Any desired interdisciplinary collaborations?
Interdisciplinary collaboration is at the heart of my scholarly ethos because I believe that it is in bridging the gap between different domains of knowledge that we, suspended in the air, acquire a new perspective. At UNC-CH, I helped run various events that brought different fields of research together: a “Medieval Gaming” night, where we considered both board games from medieval times and representations of the medieval in video games today; a collaboration with the American Indian and Indigenous studies program that brought Western Abenaki game designer and scholar, Ashlee Bird, to speak; and a “Critical Smash Tournament” with the Esports Club that got e-athletes to think critically about the games they train for. I even used to facilitate a course run by a professor from the Classics department who used the “Discovery Tour” mode in Assassin’s Creed: Origins to immerse her students in Ancient Greek architecture. (You might have noted the Assassin’s Creed character in the Paris Olympics opening ceremony. They used a model of the Notre Dame Cathedral from the video game to rebuild the real deal). The list could go on. In short, I’m keen to collaborate with anyone who wants to explore similar events or learn more about integrating games into their teaching or research, especially those already working with virtual worlds and simulation technologies.

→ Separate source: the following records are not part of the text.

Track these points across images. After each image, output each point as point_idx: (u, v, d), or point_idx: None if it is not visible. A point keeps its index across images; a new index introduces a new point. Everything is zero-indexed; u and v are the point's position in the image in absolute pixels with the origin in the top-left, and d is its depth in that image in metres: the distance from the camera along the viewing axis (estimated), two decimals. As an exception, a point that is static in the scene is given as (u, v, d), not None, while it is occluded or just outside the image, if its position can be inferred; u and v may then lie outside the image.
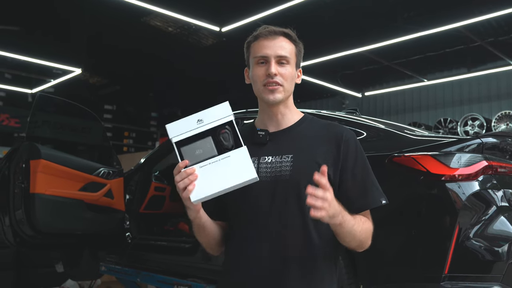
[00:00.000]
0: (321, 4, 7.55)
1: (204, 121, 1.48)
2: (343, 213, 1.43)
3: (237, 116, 3.48)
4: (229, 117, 1.48)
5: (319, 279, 1.56)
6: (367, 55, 9.36)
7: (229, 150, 1.46)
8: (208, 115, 1.49)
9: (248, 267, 1.56)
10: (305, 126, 1.67)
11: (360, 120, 3.03)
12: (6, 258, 5.34)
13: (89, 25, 8.88)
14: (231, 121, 1.48)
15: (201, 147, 1.46)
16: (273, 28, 1.65)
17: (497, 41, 9.06)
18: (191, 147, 1.46)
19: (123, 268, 4.12)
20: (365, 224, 1.54)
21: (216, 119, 1.48)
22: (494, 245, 2.20)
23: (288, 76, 1.62)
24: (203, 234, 1.61)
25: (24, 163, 3.44)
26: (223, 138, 1.47)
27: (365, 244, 1.57)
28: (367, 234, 1.55)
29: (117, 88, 13.00)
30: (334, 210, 1.38)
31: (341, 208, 1.42)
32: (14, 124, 10.90)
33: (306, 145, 1.61)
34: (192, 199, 1.42)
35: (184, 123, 1.49)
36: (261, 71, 1.61)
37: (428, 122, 11.04)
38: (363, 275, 2.46)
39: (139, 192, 4.34)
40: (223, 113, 1.49)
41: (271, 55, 1.60)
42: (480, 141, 2.40)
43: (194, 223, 1.56)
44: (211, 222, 1.61)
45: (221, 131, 1.47)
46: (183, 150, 1.46)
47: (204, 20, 7.69)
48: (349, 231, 1.48)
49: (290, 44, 1.64)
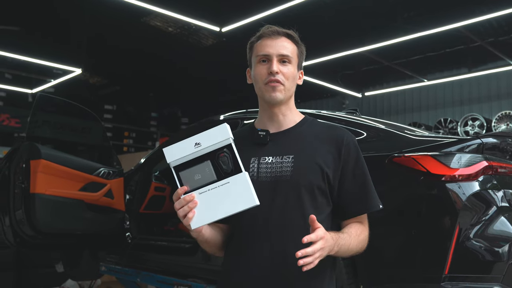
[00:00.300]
0: (321, 4, 7.55)
1: (202, 145, 1.44)
2: (338, 241, 1.47)
3: (238, 116, 3.48)
4: (227, 140, 1.43)
5: (319, 279, 1.56)
6: (367, 55, 9.36)
7: (229, 175, 1.43)
8: (205, 138, 1.45)
9: (249, 267, 1.56)
10: (306, 127, 1.68)
11: (360, 120, 3.03)
12: (7, 258, 5.34)
13: (89, 25, 8.88)
14: (230, 145, 1.44)
15: (200, 171, 1.44)
16: (276, 28, 1.67)
17: (498, 41, 9.05)
18: (190, 172, 1.44)
19: (123, 268, 4.12)
20: (360, 236, 1.58)
21: (214, 143, 1.44)
22: (494, 245, 2.19)
23: (290, 75, 1.63)
24: (206, 246, 1.64)
25: (24, 163, 3.45)
26: (222, 162, 1.43)
27: (361, 251, 1.61)
28: (363, 244, 1.60)
29: (117, 88, 13.00)
30: (328, 249, 1.42)
31: (336, 238, 1.46)
32: (14, 124, 10.89)
33: (307, 146, 1.61)
34: (192, 226, 1.43)
35: (181, 146, 1.45)
36: (262, 70, 1.63)
37: (428, 122, 11.04)
38: (363, 275, 2.45)
39: (139, 192, 4.34)
40: (221, 136, 1.44)
41: (273, 53, 1.62)
42: (480, 141, 2.40)
43: (197, 239, 1.57)
44: (213, 234, 1.61)
45: (219, 154, 1.44)
46: (181, 174, 1.45)
47: (204, 20, 7.68)
48: (346, 250, 1.53)
49: (292, 44, 1.66)
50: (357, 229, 1.58)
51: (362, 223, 1.63)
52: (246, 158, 1.56)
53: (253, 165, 1.60)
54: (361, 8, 7.96)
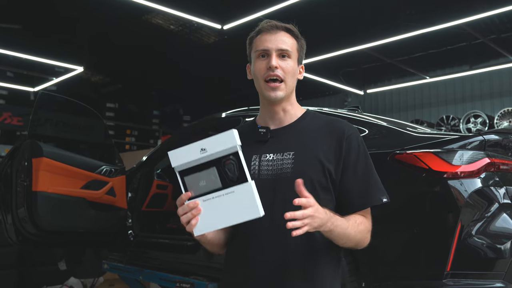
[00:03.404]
0: (323, 1, 7.54)
1: (208, 151, 1.40)
2: (332, 220, 1.42)
3: (239, 114, 3.48)
4: (234, 148, 1.38)
5: (322, 276, 1.55)
6: (369, 52, 9.35)
7: (234, 183, 1.38)
8: (212, 143, 1.40)
9: (250, 265, 1.56)
10: (306, 122, 1.66)
11: (362, 118, 3.02)
12: (9, 256, 5.35)
13: (91, 23, 8.90)
14: (237, 152, 1.38)
15: (205, 178, 1.41)
16: (275, 22, 1.65)
17: (499, 38, 9.04)
18: (195, 177, 1.42)
19: (125, 266, 4.12)
20: (360, 226, 1.53)
21: (220, 149, 1.39)
22: (496, 242, 2.19)
23: (290, 71, 1.61)
24: (208, 246, 1.63)
25: (26, 161, 3.45)
26: (228, 170, 1.39)
27: (362, 243, 1.56)
28: (363, 235, 1.55)
29: (119, 86, 13.02)
30: (319, 221, 1.37)
31: (330, 215, 1.42)
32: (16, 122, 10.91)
33: (307, 142, 1.60)
34: (195, 233, 1.41)
35: (187, 150, 1.42)
36: (262, 65, 1.61)
37: (430, 119, 11.03)
38: (365, 272, 2.45)
39: (141, 190, 4.34)
40: (228, 143, 1.38)
41: (272, 48, 1.60)
42: (482, 138, 2.39)
43: (200, 241, 1.57)
44: (215, 235, 1.61)
45: (226, 161, 1.39)
46: (186, 180, 1.43)
47: (205, 18, 7.68)
48: (342, 235, 1.48)
49: (291, 39, 1.64)
50: (357, 218, 1.53)
51: (365, 217, 1.58)
52: (248, 156, 1.54)
53: (254, 163, 1.59)
54: (363, 5, 7.95)
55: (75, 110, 4.59)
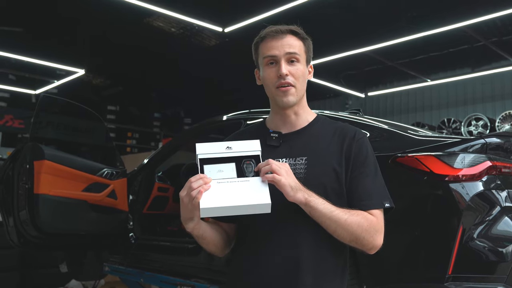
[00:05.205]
0: (325, 4, 7.54)
1: (233, 149, 1.52)
2: (309, 193, 1.44)
3: (241, 117, 3.48)
4: (257, 152, 1.52)
5: (331, 278, 1.56)
6: (370, 55, 9.35)
7: None
8: (238, 145, 1.53)
9: (262, 268, 1.55)
10: (318, 127, 1.66)
11: (363, 121, 3.02)
12: (11, 259, 5.36)
13: (92, 26, 8.91)
14: (258, 156, 1.51)
15: (223, 169, 1.49)
16: (279, 27, 1.63)
17: (501, 40, 9.04)
18: (214, 167, 1.49)
19: (126, 269, 4.12)
20: (355, 216, 1.48)
21: (244, 150, 1.52)
22: (498, 245, 2.19)
23: (300, 75, 1.61)
24: (203, 242, 1.61)
25: (28, 163, 3.45)
26: (246, 168, 1.49)
27: (363, 239, 1.50)
28: (361, 228, 1.48)
29: (120, 89, 13.03)
30: (293, 181, 1.42)
31: (306, 189, 1.45)
32: (18, 125, 10.94)
33: (319, 147, 1.60)
34: (202, 205, 1.42)
35: (214, 145, 1.53)
36: (272, 73, 1.61)
37: (431, 122, 11.02)
38: (366, 275, 2.45)
39: (142, 192, 4.34)
40: (252, 147, 1.53)
41: (280, 55, 1.59)
42: (484, 141, 2.39)
43: (193, 234, 1.55)
44: (210, 231, 1.60)
45: (246, 161, 1.50)
46: (205, 167, 1.49)
47: (207, 21, 7.70)
48: (329, 218, 1.46)
49: (298, 41, 1.63)
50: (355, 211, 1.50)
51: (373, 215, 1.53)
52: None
53: None
54: (364, 8, 7.96)
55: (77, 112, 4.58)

Any news releases or publications that you are featured in that you’d like to share?
Auspiciously, Configurations recently published the article that served as my writing sample in my UTA application, “Games as Epistemic Mediators: Rethinking Gamification with Morgenstern, Von Neumann, and Bateson.” Drawing on the history of game theory and cybernetics, I argue that games served as a means of making knowledge long before our so-called “age of gamification.” 

Anything else you’d like to share?
My first dog was called Tikki Tikki Tembo-no Sa Rembo-chari Bari Ruchi-pip Peri Pembo. It was a hassle to call him inside. We grew up in my parents’ house, a thatched cottage built circa 1693. Living in the United States, I am seldom impressed by how old something is.